EXERCISE DIRECTIONS
Omit every picture, then return each line of the data below exactly.

Document layout analysis data
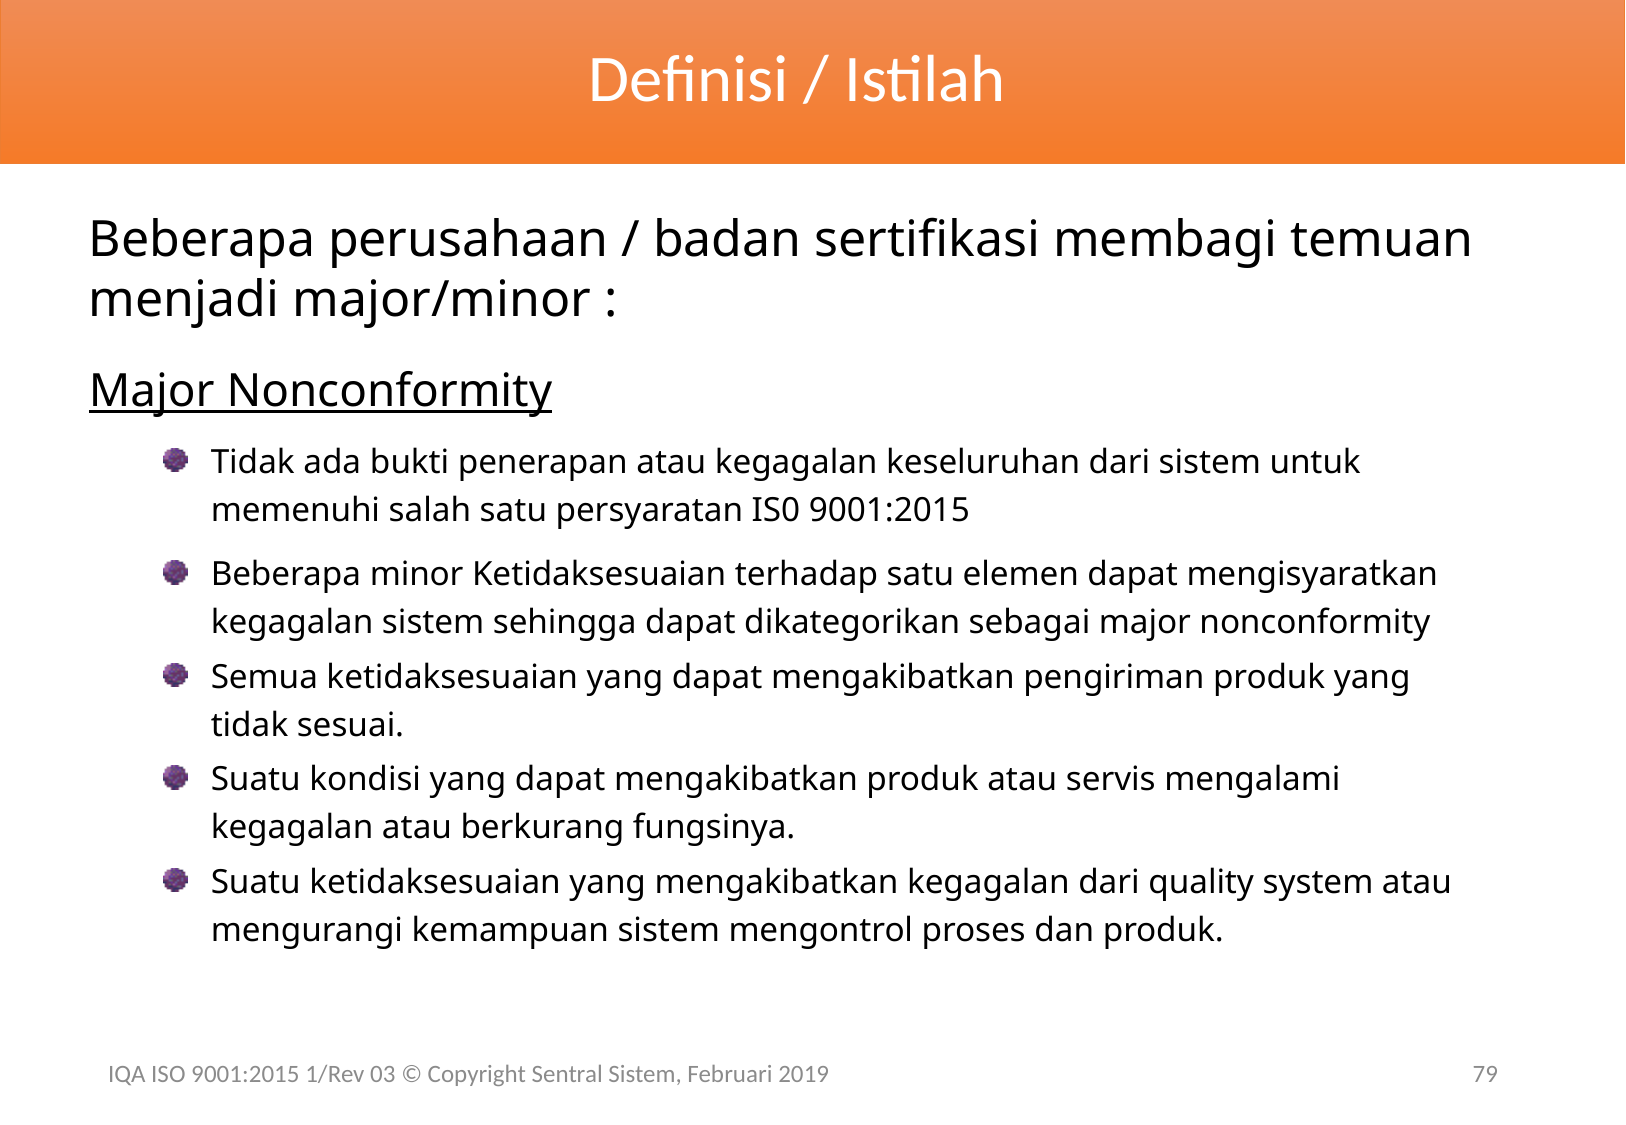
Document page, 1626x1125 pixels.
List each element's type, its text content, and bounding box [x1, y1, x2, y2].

text_box Definisi / Istilah [0, 0, 1625, 164]
text_box Beberapa perusahaan / badan sertifikasi membagi temuan menjadi major/minor : Major Nonconformity Tidak ada bukti penerapan atau kegagalan keseluruhan dari sistem untuk memenuhi salah satu persyaratan IS0 9001:2015 Beberapa minor Ketidaksesuaian terhadap satu elemen dapat mengisyaratkan kegagalan sistem sehingga dapat dikategorikan sebagai major nonconformity Semua ketidaksesuaian yang dapat mengakibatkan pengiriman produk yang tidak sesuai. Suatu kondisi yang dapat mengakibatkan produk atau servis mengalami kegagalan atau berkurang fungsinya. Suatu ketidaksesuaian yang mengakibatkan kegagalan dari quality system atau mengurangi kemampuan sistem mengontrol proses dan produk. [74, 199, 1493, 1050]
picture [163, 448, 188, 472]
picture [163, 560, 188, 585]
slide_number 79 [1147, 1042, 1514, 1103]
picture [163, 663, 188, 687]
picture [163, 765, 188, 790]
picture [163, 868, 188, 892]
footer IQA ISO 9001:2015 1/Rev 03 © Copyright Sentral Sistem, Februari 2019 [93, 1042, 1087, 1103]
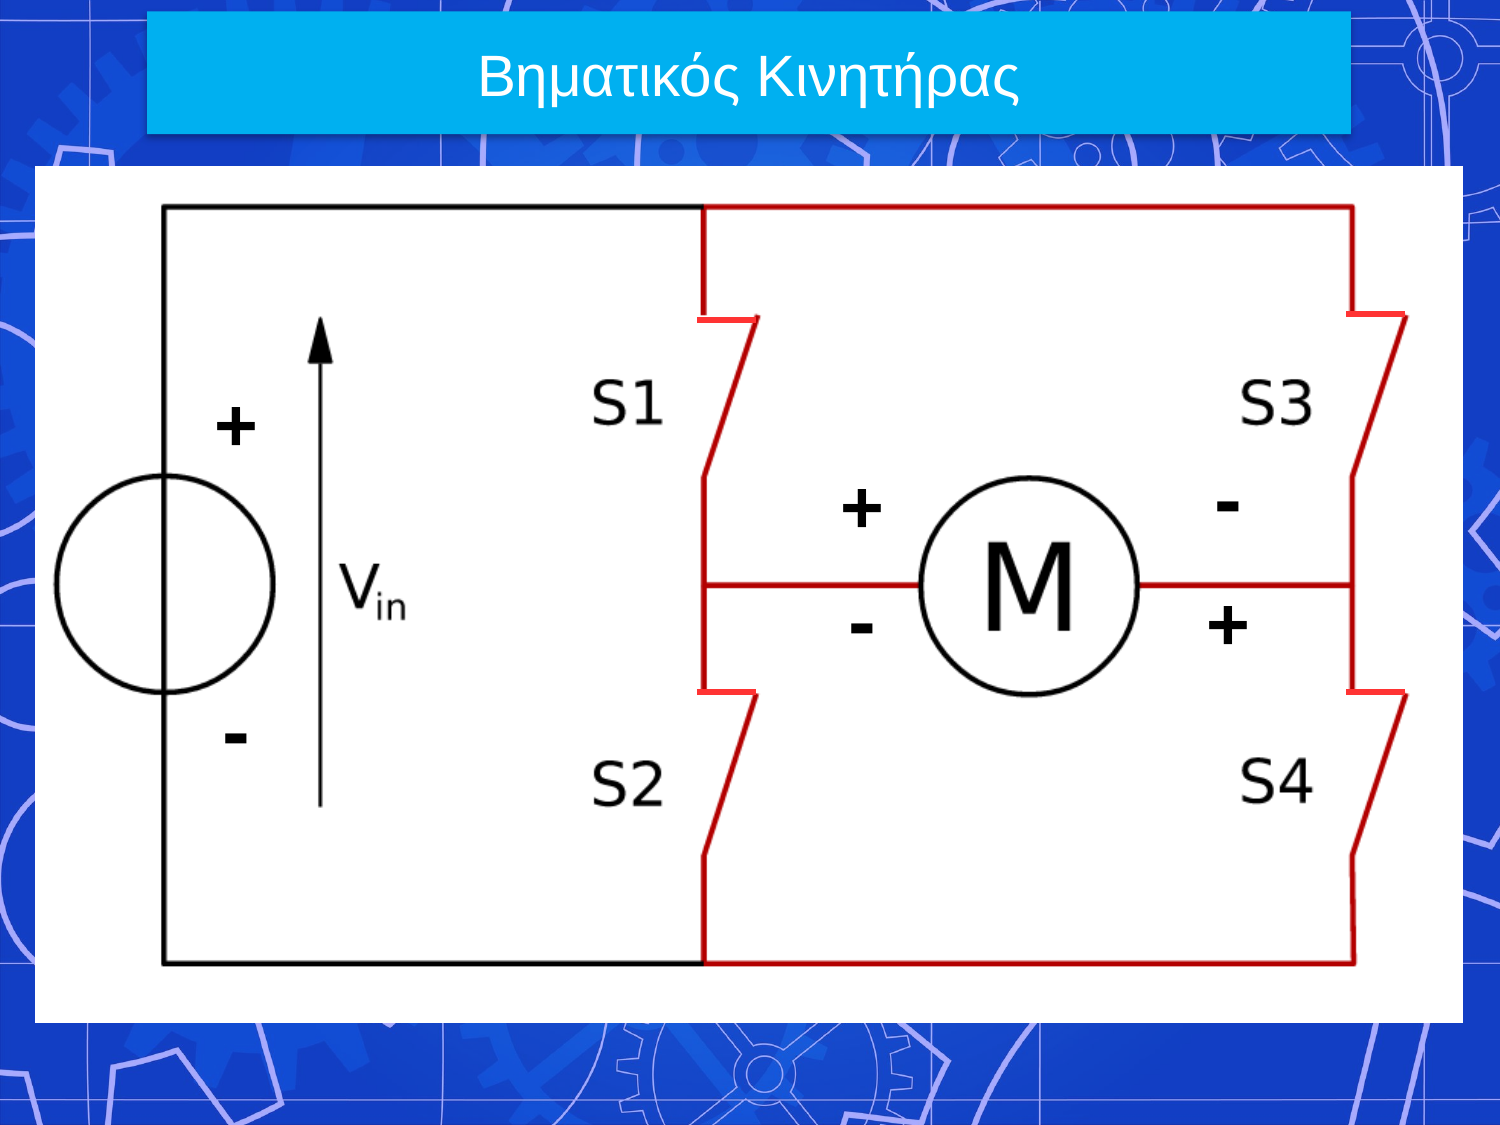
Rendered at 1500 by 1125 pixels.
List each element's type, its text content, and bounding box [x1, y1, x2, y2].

EXERCISE SOLUTION
Document page, 1626x1125 pixels.
List each element's type, its text content, and bounding box [x1, y1, x2, y2].

text_box Definisi / Istilah [0, 0, 1625, 164]
text_box Beberapa perusahaan / badan sertifikasi membagi temuan menjadi major/minor : Major Nonconformity Tidak ada bukti penerapan atau kegagalan keseluruhan dari sistem untuk memenuhi salah satu persyaratan IS0 9001:2015 Beberapa minor Ketidaksesuaian terhadap satu elemen dapat mengisyaratkan kegagalan sistem sehingga dapat dikategorikan sebagai major nonconformity Semua ketidaksesuaian yang dapat mengakibatkan pengiriman produk yang tidak sesuai. Suatu kondisi yang dapat mengakibatkan produk atau servis mengalami kegagalan atau berkurang fungsinya. Suatu ketidaksesuaian yang mengakibatkan kegagalan dari quality system atau mengurangi kemampuan sistem mengontrol proses dan produk. [74, 199, 1493, 1050]
picture [163, 448, 188, 472]
picture [163, 560, 188, 585]
slide_number 79 [1147, 1042, 1514, 1103]
picture [163, 663, 188, 687]
picture [163, 765, 188, 790]
picture [163, 868, 188, 892]
footer IQA ISO 9001:2015 1/Rev 03 © Copyright Sentral Sistem, Februari 2019 [93, 1042, 1087, 1103]
Rendered at 1500 by 1125 pixels.
List each element's type, its text content, and bounding box [x1, y1, x2, y2].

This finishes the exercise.